Return True if compaction should be triggered (soft threshold check).

Preserved for backwards compatibility; delegates to :meth:is_soft_overflow.

Parameters:

Name Type Description Default
tokens TokenUsage

Current cumulative token usage for the session.

required
model ModelInfo

Model metadata providing context limit.

required

Returns:

Type Description
bool

True if tokens exceed the soft threshold.

check_and_trigger

check_and_trigger(
    session_id: str,
    tokens: TokenUsage,
    model: ModelInfo,
    abort: Event | None = None,
) -> bool

Check for overflow and trigger async background compaction if needed.

Non-blocking — schedules a background task and returns immediately. The task handle is stored in self._pending_task so callers can await or cancel it during shutdown.

Parameters:

Name Type Description Default
session_id str

The session to compact.

required
tokens TokenUsage

Current token usage.

required
model ModelInfo

Model info for overflow detection.

required
abort Event | None

Optional event to signal early termination.

None

Returns:

Type Description
bool

True if compaction was triggered, False otherwise.

wait_for_pending async

wait_for_pending() -> None

Await any in-flight background compaction task to natural completion, then clear it.

run_compaction async

run_compaction(
    session_id: str,
    abort: Event | None = None,
    model_override: str | None = None,
) -> CompactionResult

Run the full compaction protocol.
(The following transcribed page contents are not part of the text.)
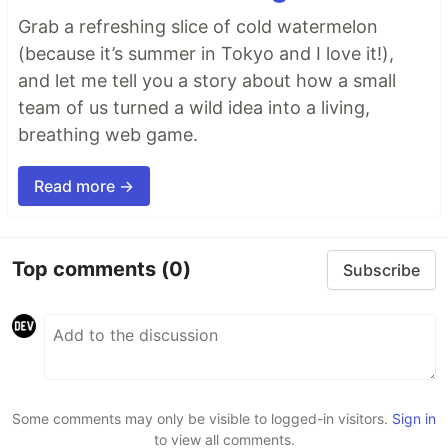
Grab a refreshing slice of cold watermelon
(because it’s summer in Tokyo and I love it!),
and let me tell you a story about how a small
team of us turned a wild idea into a living,
breathing web game.
Read more →
Top comments
(0)
Subscribe
Some comments may only be visible to logged-in visitors.
Sign in
to view all comments.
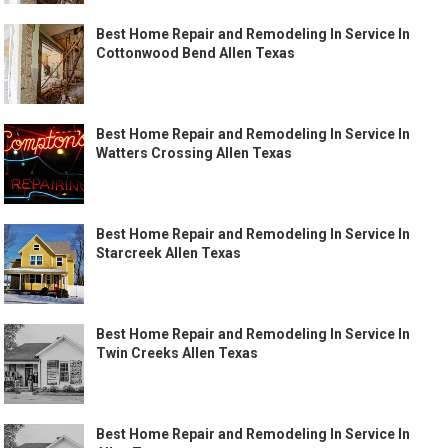
Best Home Repair and Remodeling In Service In
Cottonwood Bend Allen Texas
Best Home Repair and Remodeling In Service In
Watters Crossing Allen Texas
Best Home Repair and Remodeling In Service In
Starcreek Allen Texas
Best Home Repair and Remodeling In Service In
Twin Creeks Allen Texas
Best Home Repair and Remodeling In Service In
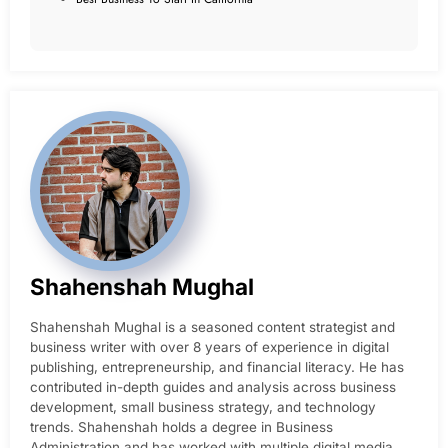
Shahenshah Mughal
Shahenshah Mughal is a seasoned content strategist and
business writer with over 8 years of experience in digital
publishing, entrepreneurship, and financial literacy. He has
contributed in-depth guides and analysis across business
development, small business strategy, and technology
trends. Shahenshah holds a degree in Business
Administration and has worked with multiple digital media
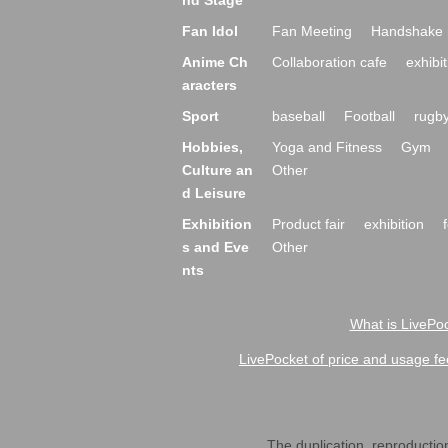
nd Stage
Fan Idol
Fan Meeting
Handshake 
Anime Ch
Collaboration cafe
exhibit
aracters
Sport
baseball
Football
rugb
Hobbies,
Yoga and Fitness
Gym
Culture an
Other
d Leisure
Exhibition
Product fair
exhibition
s and Eve
Other
nts
What is LivePoc
LivePocket of price and usage fe
The duplication, reproduction,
Never raises.

Steps (per round, up to max_compaction_rounds): 1. Run tool output pruner (reduce input size first). 2. Summarise raw messages: level 1 → level 2 → level 3. 3. Condense accumulated summary nodes if still over budget: lvl 1→2→3. 4. If no progress was made, break early to avoid spinning.

Parameters:

Name Type Description Default
session_id str

The session to compact.

required
abort Event | None

Optional asyncio.Event — checked before each level attempt.

None
model_override str | None

Override compaction model (for testing).

None

Returns:

Type Description
CompactionResult

CompactionResult describing what happened.